= California Cooler =

Brand of alcoholic beverages

California Cooler is a brand of alcoholic beverage. The product is a sangria packaged in a 12 fl. oz. glass bottle. The California Cooler formula and packaging was the first to be known as a wine cooler.

Originally named Canada Cooler, the California Cooler package was re-designed by Glenn Martinez and Associates, and the drink was eventually also sold in a 2-liter bottle.

After its founding in 1976, the original California Cooler exploded on the beverage market when Lodi High School friends, Michael Crete and R. Stuart Bewley, and their original partners (mostly friends and family) raised $140,000 to begin commercial production.

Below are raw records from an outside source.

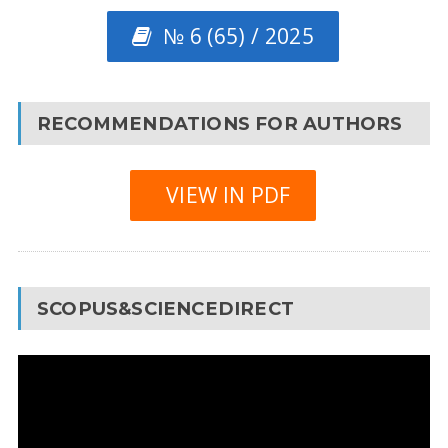
№ 6 (65) / 2025
RECOMMENDATIONS FOR AUTHORS
VIEW IN PDF
SCOPUS&SCIENCEDIRECT
Video
Player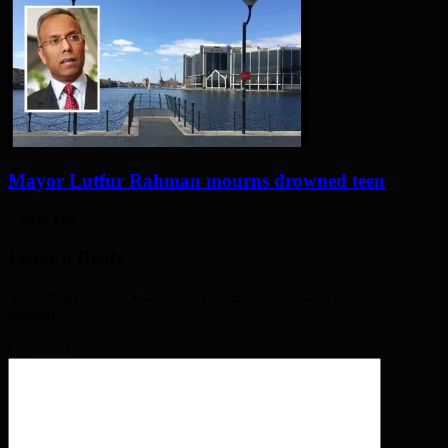
Mayor Lutfur Rahman mourns drowned teen
2 days ago
Leave a Reply
Your email address will not be published. Required fields are
marked
*
Comment
*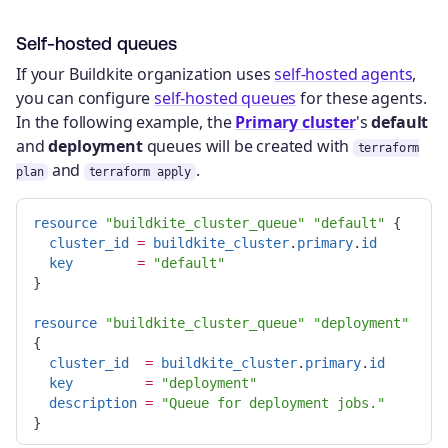
Self-hosted queues
If your Buildkite organization uses
self-hosted agents
,
you can configure
self-hosted queues
for these agents.
In the following example, the
Primary cluster
's
default
and
deployment
queues will be created with
terraform
and
.
plan
terraform apply
resource
"buildkite_cluster_queue"
"default"
{
cluster_id
=
buildkite_cluster
.
primary
.
id
key
=
"default"
}
resource
"buildkite_cluster_queue"
"deployment"
{
cluster_id
=
buildkite_cluster
.
primary
.
id
key
=
"deployment"
description
=
"Queue for deployment jobs."
}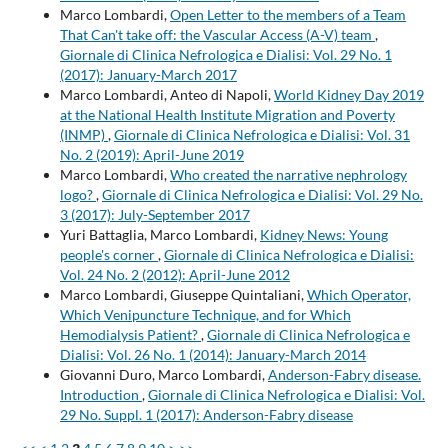
Marco Lombardi,
Open Letter to the members of a Team
That Can't take off: the Vascular Access (A-V) team
,
Giornale di Clinica Nefrologica e Dialisi: Vol. 29 No. 1
(2017): January-March 2017
Marco Lombardi, Anteo di Napoli,
World Kidney Day 2019
at the National Health Institute Migration and Poverty
(INMP)
,
Giornale di Clinica Nefrologica e Dialisi: Vol. 31
No. 2 (2019): April-June 2019
Marco Lombardi,
Who created the narrative nephrology
logo?
,
Giornale di Clinica Nefrologica e Dialisi: Vol. 29 No.
3 (2017): July-September 2017
Yuri Battaglia, Marco Lombardi,
Kidney News: Young
people's corner
,
Giornale di Clinica Nefrologica e Dialisi:
Vol. 24 No. 2 (2012): April-June 2012
Marco Lombardi, Giuseppe Quintaliani,
Which Operator,
Which Venipuncture Technique, and for Which
Hemodialysis Patient?
,
Giornale di Clinica Nefrologica e
Dialisi: Vol. 26 No. 1 (2014): January-March 2014
Giovanni Duro, Marco Lombardi,
Anderson-Fabry disease.
Introduction
,
Giornale di Clinica Nefrologica e Dialisi: Vol.
29 No. Suppl. 1 (2017): Anderson-Fabry disease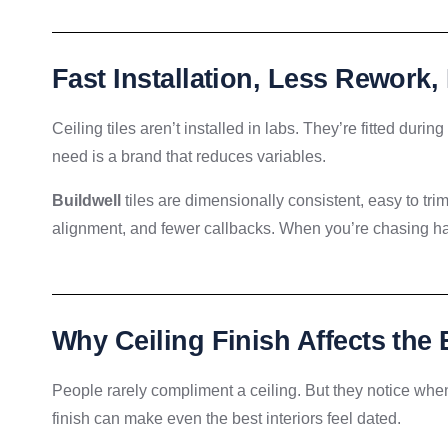
Fast Installation, Less Rework,
Ceiling tiles aren’t installed in labs. They’re fitted duri
need is a brand that reduces variables.
Buildwell
tiles are dimensionally consistent, easy to trim,
alignment, and fewer callbacks. When you’re chasing han
Why Ceiling Finish Affects the 
People rarely compliment a ceiling. But they notice when
finish can make even the best interiors feel dated.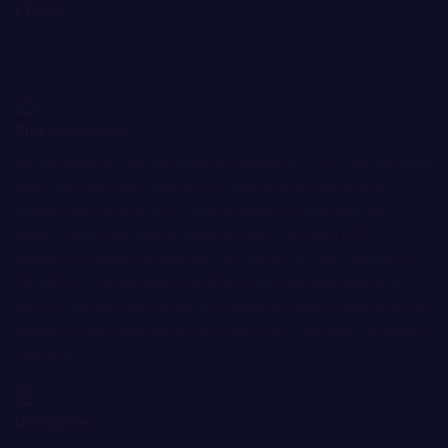
LEGAL
Terms and Conditions
Privacy Policy
Cookie Policy
Risk disclosure:
Information on the Bitnation.co website is for informational
purposes only and does not constitute any motive or
suggestion to visitors to invest money. Moreover, we
hereby warn you that trading on the Forex and CFD
markets is always a high risk. According to the statistics,
75-89% of customers lose the funds invested and only 11-
25% of traders earn a profit. Trading in futures and options
carries substantial risk of loss and is not suitable for every
investor.
Disclaimer:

By 1985, it was selling a reported 12.3 million cases a year worth $125 million. In 1985, Crete and Bewley sold the company to liquor giant Brown-Forman Inc. in a deal valued up to $146 million. Brown Forman were national distributor of wine and spirits brands such as Jack Daniels and Korbel Sparkling wines.

Soon after, the competition began from wine maker giants E&J Gallo Winery who started strong marketing of its Bartles & Jaymes coolers and Seagram's own brand of wine coolers, California Cooler's market share began to slide. The cooler craze of the mid-eighties was celebrated with an Ad campaign by Chiat Day, featuring beach life scenes. Bartles & Jaymes, the second entrant into the wine cooler marketplace quickly came and took market share. Their ad campaign featured two actors playing the fictitious Frank Bartles and Ed Jaymes "Bartles and Jaymes" saying "Thank you for your support".

Overall wine-cooler sales dropped 98 percent in 1987 from 1976. California Cooler volume had dropped to 5 million cases, less than one-third of what Seagram's and Gallo each were moving.

On 30 March 2007, Majestic Brands, a Danville beverage company, announced plans to try to revive the California Cooler brand.